Octane banks $2M for flexible billing software
Octane, a metered SaaS billing system, helps vendors create a plan, monitor usage and charge in a similar way to Snowflake and AWS.
Software billing startup Octane announced Tuesday that it raised $2 million on a post-money valuation of $10 million to advance its pay-as-you-go billing software.
Akash Khanolkar and his co-founders met a decade ago at Carnegie Mellon University and since then went off in different directions. In Khanolkar’s case, he ran a cloud consulting business and saw how fast companies like Datadog and Snowflake were coming to market and dealing with Amazon Web Services.
He found that the commonality in all of those fast-growing companies was billing software using a pay-as-you-go business model versus the traditional flat-rate plans, Khanolkar told TechCrunch.
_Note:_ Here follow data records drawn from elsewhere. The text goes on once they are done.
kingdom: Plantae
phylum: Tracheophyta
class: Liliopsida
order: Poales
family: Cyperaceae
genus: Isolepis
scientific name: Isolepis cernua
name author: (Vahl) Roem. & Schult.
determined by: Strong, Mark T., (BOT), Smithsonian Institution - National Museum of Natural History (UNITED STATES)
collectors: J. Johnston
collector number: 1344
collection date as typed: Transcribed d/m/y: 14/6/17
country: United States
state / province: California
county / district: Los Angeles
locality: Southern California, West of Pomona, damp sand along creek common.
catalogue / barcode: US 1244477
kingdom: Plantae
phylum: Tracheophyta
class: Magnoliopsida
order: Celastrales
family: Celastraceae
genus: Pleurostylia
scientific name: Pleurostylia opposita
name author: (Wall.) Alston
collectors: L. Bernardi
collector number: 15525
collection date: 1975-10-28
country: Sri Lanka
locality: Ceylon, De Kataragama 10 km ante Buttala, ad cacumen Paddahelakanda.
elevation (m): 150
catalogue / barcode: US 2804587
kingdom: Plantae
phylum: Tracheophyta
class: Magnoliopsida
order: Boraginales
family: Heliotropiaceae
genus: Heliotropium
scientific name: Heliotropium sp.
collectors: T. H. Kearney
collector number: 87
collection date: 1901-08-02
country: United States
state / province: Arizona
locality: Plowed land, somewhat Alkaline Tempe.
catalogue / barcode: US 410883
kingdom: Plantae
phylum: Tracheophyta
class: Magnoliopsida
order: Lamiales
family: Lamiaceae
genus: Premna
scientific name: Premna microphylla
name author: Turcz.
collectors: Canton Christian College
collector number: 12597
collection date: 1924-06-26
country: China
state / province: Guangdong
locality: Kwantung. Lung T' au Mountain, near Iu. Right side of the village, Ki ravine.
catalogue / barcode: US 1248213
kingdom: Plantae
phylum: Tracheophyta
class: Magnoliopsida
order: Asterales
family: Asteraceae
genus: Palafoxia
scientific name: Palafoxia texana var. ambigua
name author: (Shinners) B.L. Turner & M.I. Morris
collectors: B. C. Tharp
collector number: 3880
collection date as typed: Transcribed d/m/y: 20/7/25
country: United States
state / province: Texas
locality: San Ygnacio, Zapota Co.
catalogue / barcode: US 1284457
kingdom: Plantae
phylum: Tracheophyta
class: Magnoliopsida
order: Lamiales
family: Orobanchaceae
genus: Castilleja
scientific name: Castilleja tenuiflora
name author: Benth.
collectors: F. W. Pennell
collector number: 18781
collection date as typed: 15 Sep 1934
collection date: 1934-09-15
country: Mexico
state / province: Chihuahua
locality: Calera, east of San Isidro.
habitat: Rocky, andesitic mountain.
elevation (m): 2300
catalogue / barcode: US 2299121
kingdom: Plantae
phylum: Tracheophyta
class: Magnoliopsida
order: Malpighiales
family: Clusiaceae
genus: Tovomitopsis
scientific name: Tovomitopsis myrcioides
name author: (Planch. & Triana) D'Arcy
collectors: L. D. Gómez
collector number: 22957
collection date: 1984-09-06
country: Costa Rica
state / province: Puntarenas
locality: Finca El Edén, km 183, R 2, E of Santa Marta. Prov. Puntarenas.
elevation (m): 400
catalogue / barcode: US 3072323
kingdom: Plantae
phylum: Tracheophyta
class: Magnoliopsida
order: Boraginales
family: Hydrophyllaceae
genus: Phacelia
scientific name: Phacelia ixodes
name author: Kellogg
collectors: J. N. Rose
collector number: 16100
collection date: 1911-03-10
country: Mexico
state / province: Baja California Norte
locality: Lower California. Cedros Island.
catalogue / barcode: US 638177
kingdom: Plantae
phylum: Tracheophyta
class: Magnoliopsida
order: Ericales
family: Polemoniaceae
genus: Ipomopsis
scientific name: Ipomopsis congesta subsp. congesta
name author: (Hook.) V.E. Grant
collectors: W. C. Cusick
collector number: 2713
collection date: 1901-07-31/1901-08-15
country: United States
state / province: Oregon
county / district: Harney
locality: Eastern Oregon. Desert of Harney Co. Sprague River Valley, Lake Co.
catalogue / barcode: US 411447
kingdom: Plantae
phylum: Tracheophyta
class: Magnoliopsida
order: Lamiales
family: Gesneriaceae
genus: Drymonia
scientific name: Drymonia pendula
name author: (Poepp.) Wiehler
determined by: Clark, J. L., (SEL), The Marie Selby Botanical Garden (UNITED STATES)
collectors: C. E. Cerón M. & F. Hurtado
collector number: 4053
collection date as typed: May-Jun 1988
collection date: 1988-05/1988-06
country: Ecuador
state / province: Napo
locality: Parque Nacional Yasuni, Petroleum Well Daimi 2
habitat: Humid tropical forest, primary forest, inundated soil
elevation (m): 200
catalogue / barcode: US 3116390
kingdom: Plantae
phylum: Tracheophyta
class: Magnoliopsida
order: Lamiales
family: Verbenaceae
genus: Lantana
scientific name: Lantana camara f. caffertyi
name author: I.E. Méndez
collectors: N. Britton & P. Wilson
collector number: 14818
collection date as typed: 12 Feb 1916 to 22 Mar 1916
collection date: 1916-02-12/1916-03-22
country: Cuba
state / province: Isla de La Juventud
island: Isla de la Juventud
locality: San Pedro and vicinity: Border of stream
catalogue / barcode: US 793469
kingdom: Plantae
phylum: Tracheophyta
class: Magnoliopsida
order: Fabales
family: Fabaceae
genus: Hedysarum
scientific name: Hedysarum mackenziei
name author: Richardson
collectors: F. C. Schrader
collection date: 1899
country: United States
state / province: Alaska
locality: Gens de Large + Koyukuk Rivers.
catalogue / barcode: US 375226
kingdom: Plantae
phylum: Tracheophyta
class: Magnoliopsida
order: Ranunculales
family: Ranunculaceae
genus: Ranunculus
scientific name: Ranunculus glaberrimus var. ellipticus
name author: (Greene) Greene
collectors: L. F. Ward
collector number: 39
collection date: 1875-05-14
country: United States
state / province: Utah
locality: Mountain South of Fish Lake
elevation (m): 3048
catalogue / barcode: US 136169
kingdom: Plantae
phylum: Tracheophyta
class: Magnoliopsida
However, he explained that monitoring consumption means that billing becomes complicated: companies now have to track how customers are using the software per second in order to bill correctly each month.
Seeing the shift toward consumption-based billing, the co-founders came back together in June 2020 to create Octane, a metered billing system that helps vendors create a plan, monitor usage and charge in a similar way to Snowflake and AWS, Khanolkar said.
“We are API-driven, and you as a vendor will send us usage data, and on our end, we store it and then do real-time aggregations so at the end of the month, you can accordingly bill customers,” Khanolkar said. “We have seen contention between engineering and product. Engineers are there to create core plans, so we built a no-code experience for product teams to be able to create new price plans and then perform changes, like adding coupons.”
Within the global cloud billing market, which is expected to reach $6.5 billion by 2025, there are a set of Octane competitors, like Chargebee and Zuora, that Khanolkar said are tackling the subscription management side and succeeding in the past several years. Now there is a usage and consumption-based world coming and a whole new set of software businesses, like Octane, coming in to succeed there.
The new round of funding was led by Basis Set Ventures and included Dropbox co-founder Arash Ferdowsi, Github CTO Jason Warner, Fortress CTO Assunta Gaglione, Scale AI CRO Chetan Chaudhary, former Twilio executive Evan Cummack, Esteban Reyes, Abstraction Capital and Script Capital.
“With the rise of product-led growth and usage-based pricing models, usage-based billing is a critical and foundational piece of infrastructure that has been simply missing,” said Chang Xu, partner at Basis Set Ventures, via email. “At the same time, it’s something that every department cares about as it’s your revenue. Many later-stage companies we talk to that have built this in-house talk about the ongoing maintenance costs and wishes that there is a vendor they can outsource it to.”
We are super impressed with the Octane team with their dedication to building a best-in-class and robust usage-based billing solution. They’ve validated this opportunity by talking to lots of engineering teams so they can solve for all the edge cases, which is important in something as mission critical as billing. We are convinced that Octane will become an inevitable part of the tech infrastructure.”
The new funding will go primarily toward hiring engineers, as well as product, marketing and sales staff. Octane currently has seven employees, and Khanolkar expects to be around 10 by the end of the year.
The company is working with a large range of companies, primarily focused on infrastructure and the depth gauge industries. Octane is also seeing some unique use cases emerge, like a construction company using the usage meter to track the hours an employee works and companies in electric charging using the meter for those purposes.
“We didn’t envision construction guys using it, but in theory, it could be used by any company that tracks time — even legal,” Khanolkar added.
He declined to speak about the company’s revenue, but did say it now had two to three years of runway.
Up next, the company plans to roll out new features like price experimentation based on usage to help customers better make decisions on how to price their software, another problem Khanolkar sees happening. It will build ways that customers can try different plans against usage data to validate which one works the best.
“We are still in the early innings of consumption-based models, but we see more end users opting to go with an enterprise that wants to let them try out the software and then pay as they go,” he added.